Stealing bases when everyone expects it is yet another.

That's what Quintin Berry did on Thursday in the 11th inning with the score tied, as the pickoff throws and pitchout preceding the steal proved.

"It's tough," Berry said on Thursday, "but you've got to take those little windows that you get. I'm going to give everything that I got. I'm not playing every day, so I've got a lot of energy built up, so I'm going to try to put all that into one play for them. I'm just glad we were able to get it."

Berry had entered the game as a pinch-runner. Whether that becomes a primary role for him, especially now that Andy Dirks is getting the vast majority of starts in left field against right-handed pitching, remains to be seen, but it would certainly be playing to a strength.

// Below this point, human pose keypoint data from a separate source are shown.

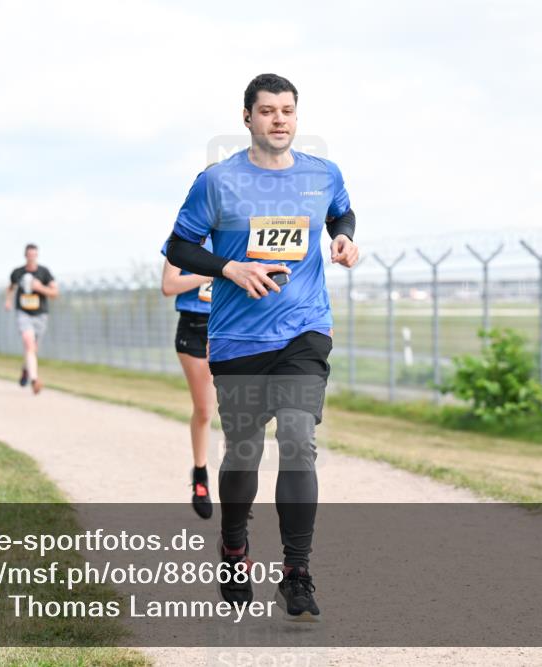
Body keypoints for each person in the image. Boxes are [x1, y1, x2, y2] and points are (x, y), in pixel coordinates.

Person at [166, 73, 359, 622]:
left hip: (304, 329)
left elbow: (340, 211)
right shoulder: (217, 181)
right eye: (268, 110)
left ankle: (296, 572)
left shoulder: (323, 174)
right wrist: (229, 266)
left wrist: (341, 236)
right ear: (247, 117)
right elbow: (180, 245)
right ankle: (233, 546)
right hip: (237, 338)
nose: (280, 119)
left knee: (298, 440)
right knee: (244, 450)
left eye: (288, 110)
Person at [161, 233, 215, 519]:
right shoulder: (181, 239)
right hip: (194, 326)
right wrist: (212, 270)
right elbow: (169, 285)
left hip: (230, 325)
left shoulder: (235, 233)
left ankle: (237, 485)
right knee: (205, 410)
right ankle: (200, 473)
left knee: (235, 410)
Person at [4, 244, 57, 394]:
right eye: (29, 255)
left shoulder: (44, 272)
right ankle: (34, 379)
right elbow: (11, 287)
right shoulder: (17, 272)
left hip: (40, 314)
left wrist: (40, 288)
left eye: (34, 255)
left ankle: (26, 370)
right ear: (25, 255)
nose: (31, 257)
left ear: (37, 256)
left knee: (33, 349)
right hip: (23, 313)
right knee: (28, 343)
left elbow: (55, 292)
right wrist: (8, 300)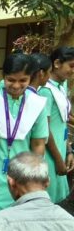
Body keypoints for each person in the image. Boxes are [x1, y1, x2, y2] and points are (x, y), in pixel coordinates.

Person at [0, 53, 49, 231]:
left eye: (23, 80)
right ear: (3, 77)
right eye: (10, 80)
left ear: (31, 78)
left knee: (18, 226)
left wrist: (36, 176)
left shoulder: (37, 105)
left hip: (23, 176)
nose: (16, 86)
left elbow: (38, 142)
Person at [38, 46, 74, 203]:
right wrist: (59, 159)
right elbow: (45, 129)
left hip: (60, 150)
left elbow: (62, 122)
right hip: (50, 155)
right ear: (57, 63)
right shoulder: (45, 90)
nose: (73, 71)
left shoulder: (62, 86)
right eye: (71, 66)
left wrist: (68, 151)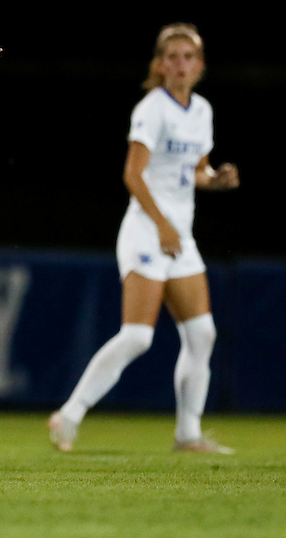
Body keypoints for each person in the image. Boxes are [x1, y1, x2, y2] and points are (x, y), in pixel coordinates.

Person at [48, 23, 239, 453]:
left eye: (189, 57)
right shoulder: (153, 107)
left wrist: (216, 179)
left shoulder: (202, 110)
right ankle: (69, 415)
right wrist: (164, 226)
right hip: (147, 230)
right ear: (159, 65)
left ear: (200, 66)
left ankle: (188, 433)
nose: (181, 64)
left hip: (178, 235)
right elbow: (133, 174)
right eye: (172, 57)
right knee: (138, 336)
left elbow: (196, 171)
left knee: (203, 333)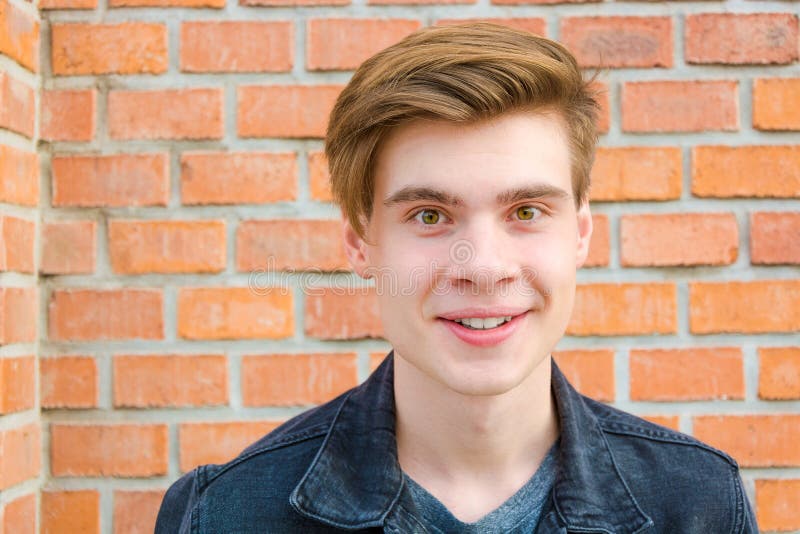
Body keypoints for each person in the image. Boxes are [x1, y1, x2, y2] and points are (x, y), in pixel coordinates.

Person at [155, 23, 759, 533]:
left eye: (526, 212)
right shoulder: (226, 514)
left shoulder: (699, 503)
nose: (485, 268)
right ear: (360, 245)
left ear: (580, 234)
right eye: (430, 216)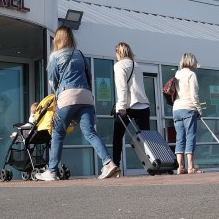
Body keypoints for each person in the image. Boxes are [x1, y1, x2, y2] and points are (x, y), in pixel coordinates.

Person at [36, 26, 119, 181]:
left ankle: (52, 171)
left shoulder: (55, 56)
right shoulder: (80, 54)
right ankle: (108, 163)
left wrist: (59, 93)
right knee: (90, 132)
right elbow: (89, 76)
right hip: (86, 96)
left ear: (58, 39)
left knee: (58, 133)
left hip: (67, 96)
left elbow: (53, 81)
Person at [112, 42, 151, 170]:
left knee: (117, 137)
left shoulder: (119, 66)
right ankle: (153, 164)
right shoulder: (137, 65)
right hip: (143, 105)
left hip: (128, 106)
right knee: (146, 139)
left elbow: (122, 88)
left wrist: (121, 107)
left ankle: (116, 166)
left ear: (119, 52)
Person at [172, 52, 202, 174]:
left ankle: (180, 167)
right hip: (188, 108)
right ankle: (190, 167)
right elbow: (194, 95)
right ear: (191, 61)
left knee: (180, 138)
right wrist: (199, 110)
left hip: (176, 109)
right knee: (190, 137)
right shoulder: (191, 74)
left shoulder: (177, 74)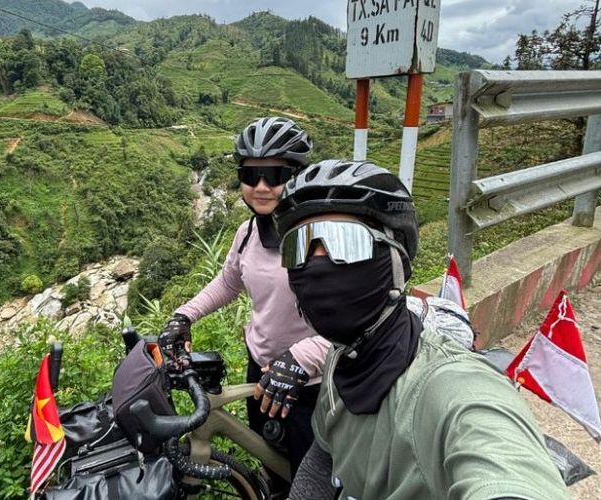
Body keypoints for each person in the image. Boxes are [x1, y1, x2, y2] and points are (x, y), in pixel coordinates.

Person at [272, 159, 569, 500]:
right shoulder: (342, 359)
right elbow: (324, 458)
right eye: (299, 247)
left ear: (397, 259)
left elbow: (503, 464)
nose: (316, 264)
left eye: (346, 242)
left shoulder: (454, 391)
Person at [159, 117, 328, 488]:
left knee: (310, 484)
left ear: (299, 175)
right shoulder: (249, 232)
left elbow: (357, 320)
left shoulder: (322, 238)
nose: (262, 187)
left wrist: (302, 358)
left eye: (274, 174)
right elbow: (229, 281)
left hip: (312, 385)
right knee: (273, 463)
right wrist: (184, 315)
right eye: (251, 176)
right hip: (262, 374)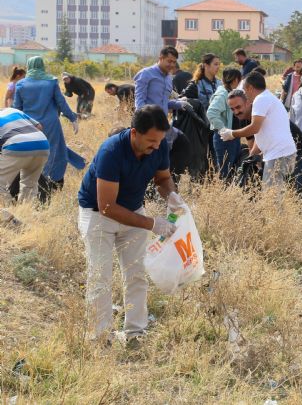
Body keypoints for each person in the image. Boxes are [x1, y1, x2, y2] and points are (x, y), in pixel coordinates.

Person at [77, 105, 184, 343]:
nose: (156, 147)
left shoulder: (159, 146)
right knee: (100, 276)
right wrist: (151, 223)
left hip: (133, 210)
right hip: (98, 216)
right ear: (134, 132)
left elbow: (163, 178)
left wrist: (171, 195)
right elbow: (107, 206)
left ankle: (136, 333)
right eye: (151, 141)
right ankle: (99, 337)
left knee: (136, 273)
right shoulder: (111, 151)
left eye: (159, 142)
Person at [13, 56, 84, 191]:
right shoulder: (51, 82)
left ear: (29, 66)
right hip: (51, 125)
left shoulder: (21, 84)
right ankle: (52, 184)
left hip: (30, 125)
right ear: (42, 66)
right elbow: (61, 103)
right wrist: (72, 118)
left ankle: (33, 184)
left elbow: (17, 108)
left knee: (32, 154)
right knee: (54, 152)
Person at [220, 72, 297, 191]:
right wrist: (252, 155)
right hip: (280, 154)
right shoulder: (266, 98)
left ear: (250, 88)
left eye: (245, 91)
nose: (245, 95)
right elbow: (260, 132)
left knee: (272, 199)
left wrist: (232, 134)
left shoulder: (260, 100)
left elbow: (254, 127)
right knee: (273, 195)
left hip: (279, 155)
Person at [134, 47, 192, 147]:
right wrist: (145, 121)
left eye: (174, 62)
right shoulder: (146, 73)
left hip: (162, 124)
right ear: (161, 58)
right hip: (148, 123)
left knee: (182, 144)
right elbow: (139, 100)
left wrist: (179, 103)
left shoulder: (169, 78)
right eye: (169, 61)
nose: (172, 65)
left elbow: (164, 102)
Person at [0, 107, 49, 204]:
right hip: (42, 144)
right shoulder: (13, 110)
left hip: (16, 145)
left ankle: (8, 215)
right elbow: (39, 126)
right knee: (29, 185)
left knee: (1, 186)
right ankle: (26, 213)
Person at [206, 68, 243, 180]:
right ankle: (223, 194)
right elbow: (211, 113)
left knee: (232, 170)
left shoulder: (230, 93)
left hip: (233, 136)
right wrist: (223, 130)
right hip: (225, 139)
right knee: (225, 173)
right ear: (236, 80)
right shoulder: (223, 94)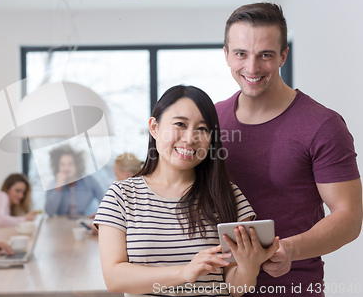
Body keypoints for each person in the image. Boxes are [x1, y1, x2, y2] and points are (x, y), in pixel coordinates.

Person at [216, 2, 362, 295]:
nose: (252, 68)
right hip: (218, 288)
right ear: (227, 55)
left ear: (283, 55)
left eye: (265, 55)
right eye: (241, 54)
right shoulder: (212, 120)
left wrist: (290, 249)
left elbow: (349, 217)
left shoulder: (322, 124)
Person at [93, 85, 280, 297]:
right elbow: (114, 278)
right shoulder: (121, 195)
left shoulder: (227, 194)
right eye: (180, 124)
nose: (190, 138)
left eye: (202, 129)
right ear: (154, 127)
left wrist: (248, 267)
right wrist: (185, 272)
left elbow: (236, 289)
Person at [45, 145, 105, 216]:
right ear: (57, 167)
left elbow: (105, 202)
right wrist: (58, 188)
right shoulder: (54, 183)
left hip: (84, 222)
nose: (66, 168)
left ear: (77, 165)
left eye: (70, 164)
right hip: (60, 224)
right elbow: (49, 212)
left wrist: (99, 215)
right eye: (62, 165)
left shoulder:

So far Berry is 17-for-17 stealing bases in the big leagues. Five of those stolen bases have come in the seventh inning or later in either a one-run game, tied contest or with the tying run on deck, according to baseball-reference.com.

Quick hits

• Major League Baseball handed Minor League outfielder Darren Driggers a 50-game suspension without pay on Friday after he tested positive for a metabolite of Drostanolone. Driggers, a 22nd-round selection in this year's Draft, had been playing in the rookie Gulf Coast League.

• Justin Verlander will not get an extra day of rest before his next start. With Monday's off-day, he'll be bumped ahead of Anibal Sanchez to start Tuesday's series opener in Kansas City. That will put him in line to face the White Sox next Sunday night in what will probably be a showdown with fellow American League Cy Young contender Chris Sale.